- The International Association of Machinists and Aerospace Workers said it would file an application for a union vote for JetBlue's ground operations workers.
- There are about 3,000 people in the fleet workers group, which includes baggage handlers.
- JetBlue's pilots and flight attendants are already unionized.
A major airline union said Friday that it has enough support among JetBlue Airways' roughly 3,000 fleet service staff to seek a unionization vote, in the latest move to organize workers.
The International Association of Machinists and Aerospace Workers said it will file an application for a union vote with the National Mediation Board. The work group includes baggage handlers and other ground operations employees.
A vote in favor could create the third-largest unionized work group at the New York-based airline. JetBlue's pilots and flight attendants are already unionized. It would come during a wave of union votes across companies from Amazon to Starbucks.
A vote could also take place while JetBlue is in the process of trying to acquire budget airline Spirit Airlines, where more than 80% of employees are represented by unions, compared with JetBlue's 46%, according to annual company filings.
Ensuring more predictable schedules is one of the pillars of a potential labor contract for the fleet service workers, IAM's air transport territory general vice president, Richard Johnsen, told CNBC.
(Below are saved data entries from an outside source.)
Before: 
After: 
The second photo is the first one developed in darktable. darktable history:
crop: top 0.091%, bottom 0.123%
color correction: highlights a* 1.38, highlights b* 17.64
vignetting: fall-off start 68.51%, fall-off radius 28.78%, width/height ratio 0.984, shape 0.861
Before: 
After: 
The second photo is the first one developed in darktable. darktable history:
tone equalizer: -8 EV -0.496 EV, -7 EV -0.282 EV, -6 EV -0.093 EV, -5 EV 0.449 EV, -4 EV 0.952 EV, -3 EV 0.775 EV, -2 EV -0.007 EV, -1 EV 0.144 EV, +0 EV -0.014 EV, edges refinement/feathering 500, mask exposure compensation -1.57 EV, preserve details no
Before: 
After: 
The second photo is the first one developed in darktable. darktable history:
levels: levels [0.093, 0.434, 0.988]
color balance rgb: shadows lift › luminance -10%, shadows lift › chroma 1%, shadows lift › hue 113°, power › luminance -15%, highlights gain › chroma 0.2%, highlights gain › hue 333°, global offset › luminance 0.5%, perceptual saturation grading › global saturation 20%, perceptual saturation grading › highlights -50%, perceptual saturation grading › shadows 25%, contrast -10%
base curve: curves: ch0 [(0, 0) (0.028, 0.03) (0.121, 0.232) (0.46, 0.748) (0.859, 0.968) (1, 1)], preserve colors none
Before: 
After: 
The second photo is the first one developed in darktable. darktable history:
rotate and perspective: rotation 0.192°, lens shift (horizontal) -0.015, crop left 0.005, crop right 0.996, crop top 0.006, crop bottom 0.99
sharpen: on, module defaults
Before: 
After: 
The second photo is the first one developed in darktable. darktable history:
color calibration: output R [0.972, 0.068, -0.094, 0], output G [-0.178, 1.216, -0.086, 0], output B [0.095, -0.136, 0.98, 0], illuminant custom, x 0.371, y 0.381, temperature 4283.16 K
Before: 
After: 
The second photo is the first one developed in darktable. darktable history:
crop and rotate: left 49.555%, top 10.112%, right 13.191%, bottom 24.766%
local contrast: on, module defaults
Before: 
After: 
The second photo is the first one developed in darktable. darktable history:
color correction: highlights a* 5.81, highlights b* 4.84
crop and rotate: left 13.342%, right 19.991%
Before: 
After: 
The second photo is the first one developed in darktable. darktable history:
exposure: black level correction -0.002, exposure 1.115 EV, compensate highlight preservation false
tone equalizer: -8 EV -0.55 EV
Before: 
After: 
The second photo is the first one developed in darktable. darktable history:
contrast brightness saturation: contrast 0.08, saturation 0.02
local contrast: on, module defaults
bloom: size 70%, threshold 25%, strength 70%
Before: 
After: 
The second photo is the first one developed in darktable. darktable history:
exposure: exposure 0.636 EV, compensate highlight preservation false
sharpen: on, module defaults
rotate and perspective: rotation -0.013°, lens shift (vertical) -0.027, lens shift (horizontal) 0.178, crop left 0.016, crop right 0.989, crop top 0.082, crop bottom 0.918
"They really have never had that opportunity to have a say in their future," he said. "Now might be the most critical time."
Staff schedules plunged early in the pandemic but surged along with travel demand as Covid cases waned, sparking tensions with airline unions across the U.S.
"JetBlue values its relationship with all of our crewmembers including our ground operations crewmembers who, for the last two years, helped manage the unprecedented challenges posed by the pandemic," the carrier said in a statement. "We firmly believe that the direct relationship we have with our ground operations crewmembers has worked, and will continue to work, and that third-party representation and the costs to our crewmembers that come with it are not in their best interests."
Most major airline workers are already largely represented by unions, though less so at some carriers like JetBlue than at some competitors.
Delta Air Lines is the largest U.S. carrier whose workers aren't mostly unionized. However, the Association of Flight Attendants-CWA, the country's largest flight attendant union, is in the middle of a union drive there, which it launched in 2019. Flight attendants had previously rejected unionization.